- _The problem_: Return every line in the entries below that contains the word "Рашид".

- _Stored data entries_:
● ● ● ● ● ● ●
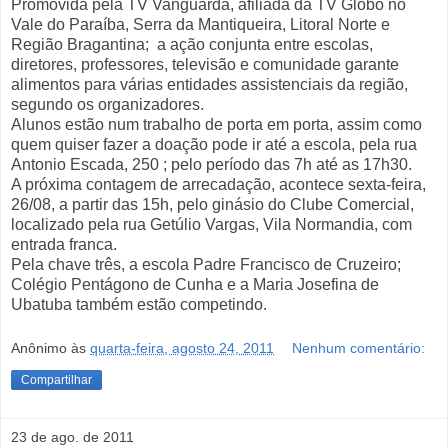
Promovida pela TV Vanguarda, afiliada da TV Globo no
Vale do Paraíba, Serra da Mantiqueira, Litoral Norte e
Região Bragantina; a ação conjunta entre escolas,
diretores, professores, televisão e comunidade garante
alimentos para várias entidades assistenciais da região,
segundo os organizadores.
Alunos estão num trabalho de porta em porta, assim como
quem quiser fazer a doação pode ir até a escola, pela rua
Antonio Escada, 250 ; pelo período das 7h até as 17h30.
A próxima contagem de arrecadação, acontece sexta-feira,
26/08, a partir das 15h, pelo ginásio do Clube Comercial,
localizado pela rua Getúlio Vargas, Vila Normandia, com
entrada franca.
Pela chave três, a escola Padre Francisco de Cruzeiro;
Colégio Pentágono de Cunha e a Maria Josefina de
Ubatuba também estão competindo.
Anônimo
às
quarta-feira, agosto 24, 2011
Nenhum comentário:
Compartilhar
23 de ago. de 2011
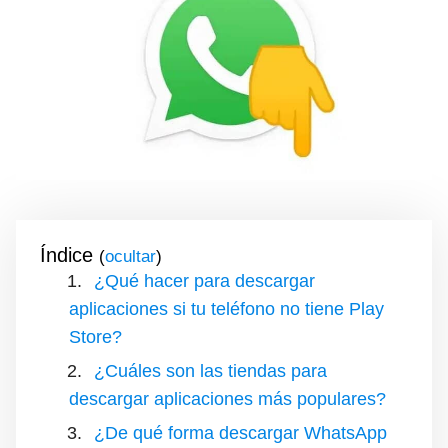
Índice
(
)
¿Qué hacer para descargar
aplicaciones si tu teléfono no tiene Play
Store?
¿Cuáles son las tiendas para
descargar aplicaciones más populares?
¿De qué forma descargar WhatsApp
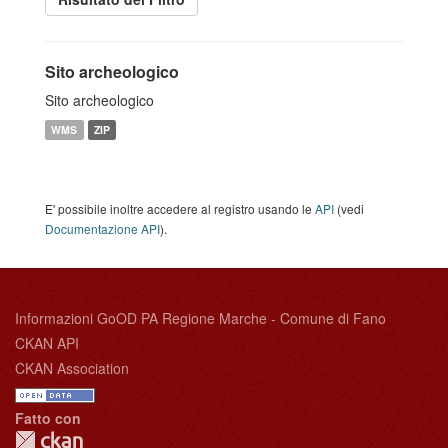
Sito archeologico
Sito archeologico
WMS
ZIP
E' possibile inoltre accedere al registro usando le
API
(vedi
Documentazione API
).
Informazioni GoOD PA Regione Marche - Comune di Fano
CKAN API
CKAN Association
Fatto con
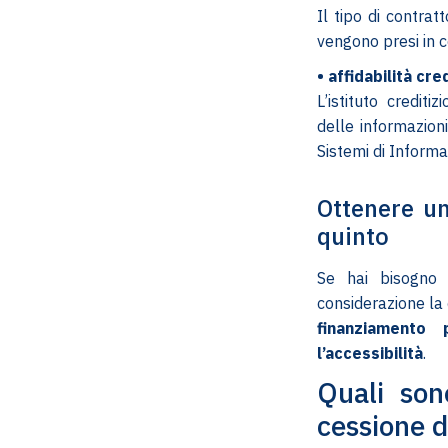
Il tipo di contrat
vengono presi in c
• affidabilità cred
L’istituto crediti
delle informazion
Sistemi di Informa
Ottenere un
quinto
Se hai bisogno d
considerazione la 
finanziamento
l’accessibilità
.
Quali son
cessione d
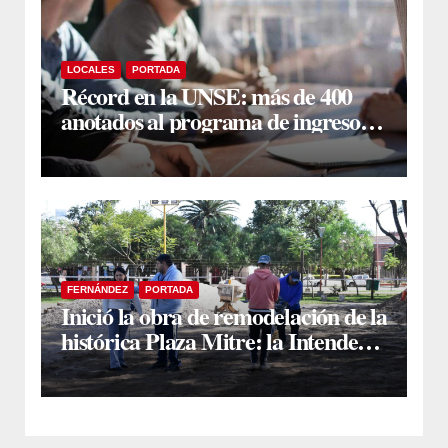
LOCALES
PORTADA
Récord en la UNSE: más de 400
anotados al programa de ingreso
sin secundario
FERNÁNDEZ
PORTADA
Inició la obra de remodelación de la
histórica Plaza Mitre: la Intendente
Yanina Iturre supervisó los
primeros trabajos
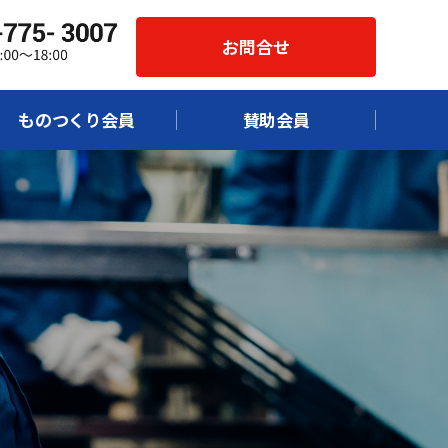
お問合せ
ものつくり会員
賛助会員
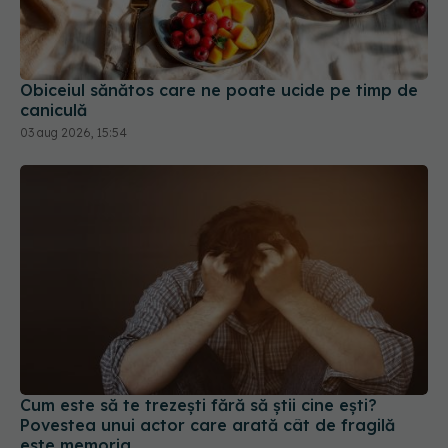
caniculă
03 aug 2026, 15:54
Cum este să te trezești fără să știi cine ești?
Povestea unui actor care arată cât de fragilă
este memoria
17 iul 2026, 20:00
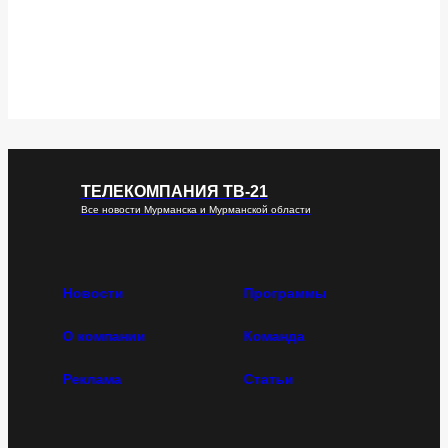
ТЕЛЕКОМПАНИЯ ТВ-21
Все новости Мурманска и Мурманской области
Новости
Программы
О компании
Команда
Реклама
Статьи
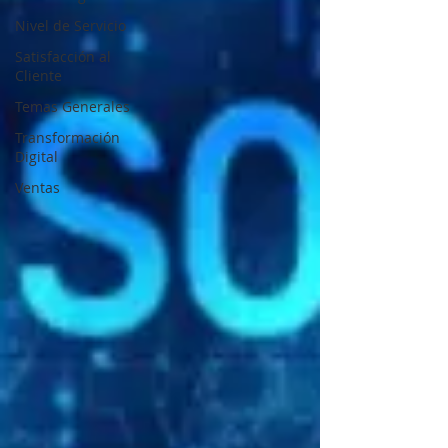
Nivel de Servicio
Satisfacción al
Cliente
Temas Generales
Transformación
Digital
Ventas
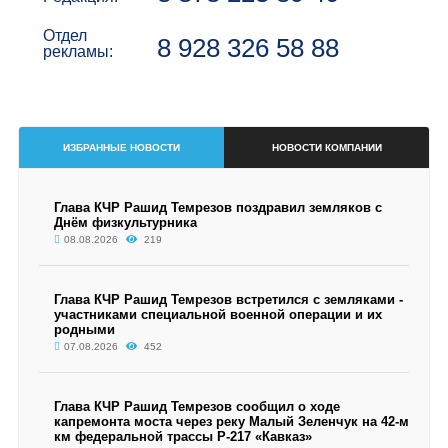
Отдел
8 928 326 58 88
рекламы:
ИЗБРАННЫЕ НОВОСТИ
НОВОСТИ КОМПАНИИ
Глава КЧР Рашид Темрезов поздравил земляков с
Днём физкультурника
08.08.2026
219
Глава КЧР Рашид Темрезов встретился с земляками -
участниками специальной военной операции и их
родными
07.08.2026
452
Глава КЧР Рашид Темрезов сообщил о ходе
капремонта моста через реку Малый Зеленчук на 42-м
км федеральной трассы Р-217 «Кавказ»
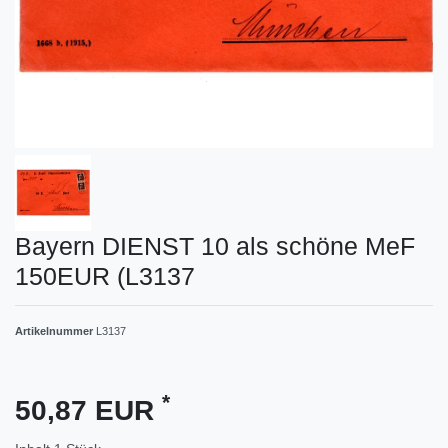
Bayern DIENST 10 als schöne MeF
150EUR (L3137
Artikelnummer
L3137
*
50,87 EUR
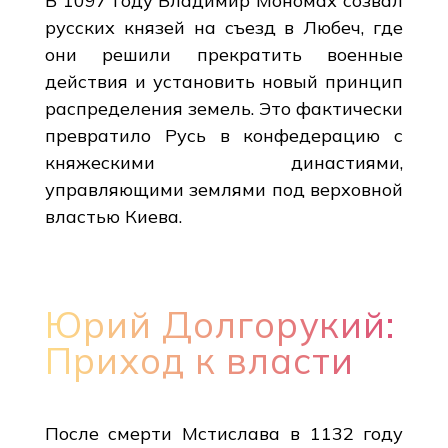
В 1097 году Владимир Мономах созвал
русских князей на съезд в Любеч, где
они решили прекратить военные
действия и установить новый принцип
распределения земель. Это фактически
превратило Русь в конфедерацию с
княжескими династиями,
управляющими землями под верховной
властью Киева.
Юрий Долгорукий:
Приход к власти
После смерти Мстислава в 1132 году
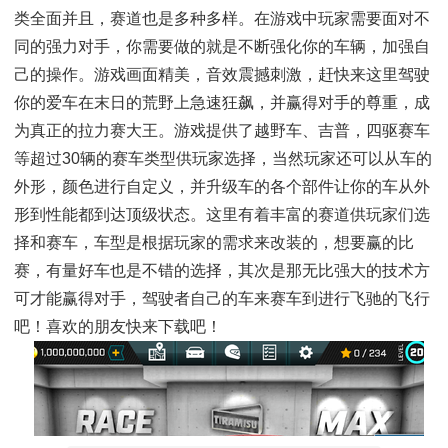
类全面并且，赛道也是多种多样。在游戏中玩家需要面对不
同的强力对手，你需要做的就是不断强化你的车辆，加强自
己的操作。游戏画面精美，音效震撼刺激，赶快来这里驾驶
你的爱车在末日的荒野上急速狂飙，并赢得对手的尊重，成
为真正的拉力赛大王。游戏提供了越野车、吉普，四驱赛车
等超过30辆的赛车类型供玩家选择，当然玩家还可以从车的
外形，颜色进行自定义，并升级车的各个部件让你的车从外
形到性能都到达顶级状态。这里有着丰富的赛道供玩家们选
择和赛车，车型是根据玩家的需求来改装的，想要赢的比
赛，有量好车也是不错的选择，其次是那无比强大的技术方
可才能赢得对手，驾驶者自己的车来赛车到进行飞驰的飞行
吧！喜欢的朋友快来下载吧！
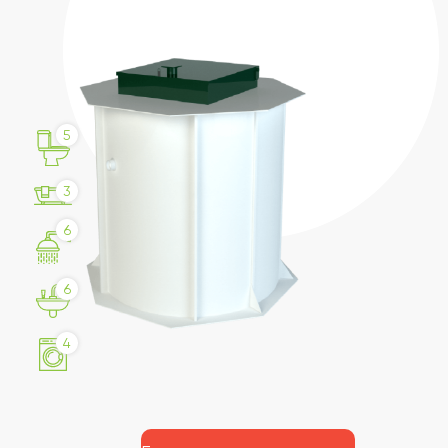
5
3
6
6
4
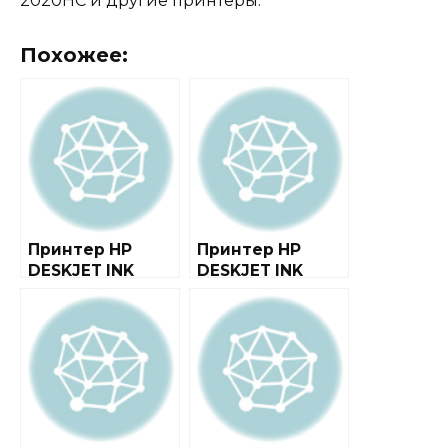
2020HC и другие принтеры.
Похожее:
Принтер HP
Принтер HP
DESKJET INK
DESKJET INK
ADVANTAGE 2515
ADVANTAGE 6525
ALL-IN-ONE
E-ALL-IN-ONE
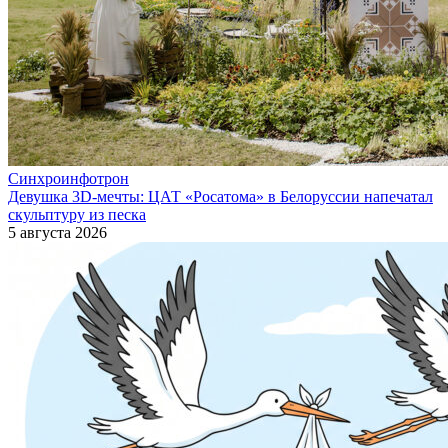
Синхроинфотрон
Девушка 3D-мечты: ЦАТ «Росатома» в Белоруссии напечатал
скульптуру из песка
5 августа 2026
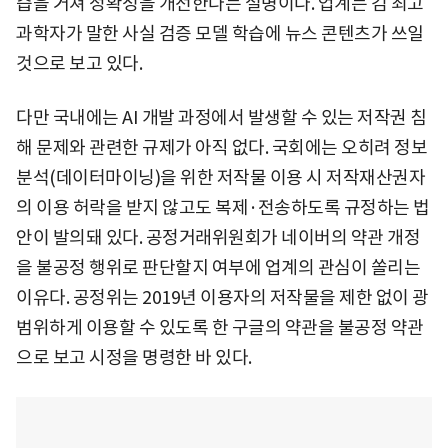
습을 거쳐 정확성을 개선한다는 설명이다. 업계는 김 최고
과학자가 말한 사실 검증 모델 학습에 뉴스 콘텐츠가 쓰일
것으로 보고 있다.
다만 국내에는 AI 개발 과정에서 발생할 수 있는 저작권 침
해 문제와 관련한 규제가 아직 없다. 국회에는 오히려 정보
분석(데이터마이닝)을 위한 저작물 이용 시 저작재산권자
의 이용 허락을 받지 않고도 복제·전송하도록 규정하는 법
안이 발의돼 있다. 공정거래위원회가 네이버의 약관 개정
을 불공정 행위로 판단할지 여부에 업계의 관심이 쏠리는
이유다. 공정위는 2019년 이용자의 저작물을 제한 없이 광
범위하게 이용할 수 있도록 한 구글의 약관을 불공정 약관
으로 보고 시정을 명령한 바 있다.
● ● ● ● ● ● ●
- _Output for this task_:
Глава КЧР Рашид Темрезов поздравил земляков с
Глава КЧР Рашид Темрезов встретился с земляками -
Глава КЧР Рашид Темрезов сообщил о ходе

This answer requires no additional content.